▶ Your objective:
Reproduce every line of the material verbatim, keeping the original order, spelling, punctuation, and line breaks.

▶ Dataset entries:
/---

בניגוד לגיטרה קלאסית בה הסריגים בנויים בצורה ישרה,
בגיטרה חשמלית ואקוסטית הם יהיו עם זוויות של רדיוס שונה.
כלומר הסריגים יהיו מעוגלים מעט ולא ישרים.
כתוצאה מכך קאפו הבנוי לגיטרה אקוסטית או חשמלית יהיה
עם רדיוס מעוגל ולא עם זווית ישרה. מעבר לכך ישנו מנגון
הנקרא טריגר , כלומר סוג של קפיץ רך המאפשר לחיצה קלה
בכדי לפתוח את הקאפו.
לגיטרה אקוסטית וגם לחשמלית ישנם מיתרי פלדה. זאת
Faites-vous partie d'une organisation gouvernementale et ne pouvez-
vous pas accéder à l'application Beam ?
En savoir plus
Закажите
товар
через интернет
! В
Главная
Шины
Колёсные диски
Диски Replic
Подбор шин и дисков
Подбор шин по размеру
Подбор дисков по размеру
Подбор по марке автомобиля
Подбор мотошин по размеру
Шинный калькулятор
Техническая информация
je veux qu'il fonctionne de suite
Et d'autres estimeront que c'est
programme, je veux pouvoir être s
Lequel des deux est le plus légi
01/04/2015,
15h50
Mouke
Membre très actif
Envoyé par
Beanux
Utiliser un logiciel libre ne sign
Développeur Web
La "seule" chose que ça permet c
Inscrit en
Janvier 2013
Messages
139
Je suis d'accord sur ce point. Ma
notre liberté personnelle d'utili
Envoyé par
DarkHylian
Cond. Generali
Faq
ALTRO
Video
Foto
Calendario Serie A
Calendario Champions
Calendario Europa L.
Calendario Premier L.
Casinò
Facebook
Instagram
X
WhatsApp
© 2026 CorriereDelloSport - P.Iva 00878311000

\---

▶ Result of this task:
בניגוד לגיטרה קלאסית בה הסריגים בנויים בצורה ישרה,
בגיטרה חשמלית ואקוסטית הם יהיו עם זוויות של רדיוס שונה.
כלומר הסריגים יהיו מעוגלים מעט ולא ישרים.
כתוצאה מכך קאפו הבנוי לגיטרה אקוסטית או חשמלית יהיה
עם רדיוס מעוגל ולא עם זווית ישרה. מעבר לכך ישנו מנגון
הנקרא טריגר , כלומר סוג של קפיץ רך המאפשר לחיצה קלה
בכדי לפתוח את הקאפו.
לגיטרה אקוסטית וגם לחשמלית ישנם מיתרי פלדה. זאת
Faites-vous partie d'une organisation gouvernementale et ne pouvez-
vous pas accéder à l'application Beam ?
En savoir plus
Закажите
товар
через интернет
! В
Главная
Шины
Колёсные диски
Диски Replic
Подбор шин и дисков
Подбор шин по размеру
Подбор дисков по размеру
Подбор по марке автомобиля
Подбор мотошин по размеру
Шинный калькулятор
Техническая информация
je veux qu'il fonctionne de suite
Et d'autres estimeront que c'est
programme, je veux pouvoir être s
Lequel des deux est le plus légi
01/04/2015,
15h50
Mouke
Membre très actif
Envoyé par
Beanux
Utiliser un logiciel libre ne sign
Développeur Web
La "seule" chose que ça permet c
Inscrit en
Janvier 2013
Messages
139
Je suis d'accord sur ce point. Ma
notre liberté personnelle d'utili
Envoyé par
DarkHylian
Cond. Generali
Faq
ALTRO
Video
Foto
Calendario Serie A
Calendario Champions
Calendario Europa L.
Calendario Premier L.
Casinò
Facebook
Instagram
X
WhatsApp
© 2026 CorriereDelloSport - P.Iva 00878311000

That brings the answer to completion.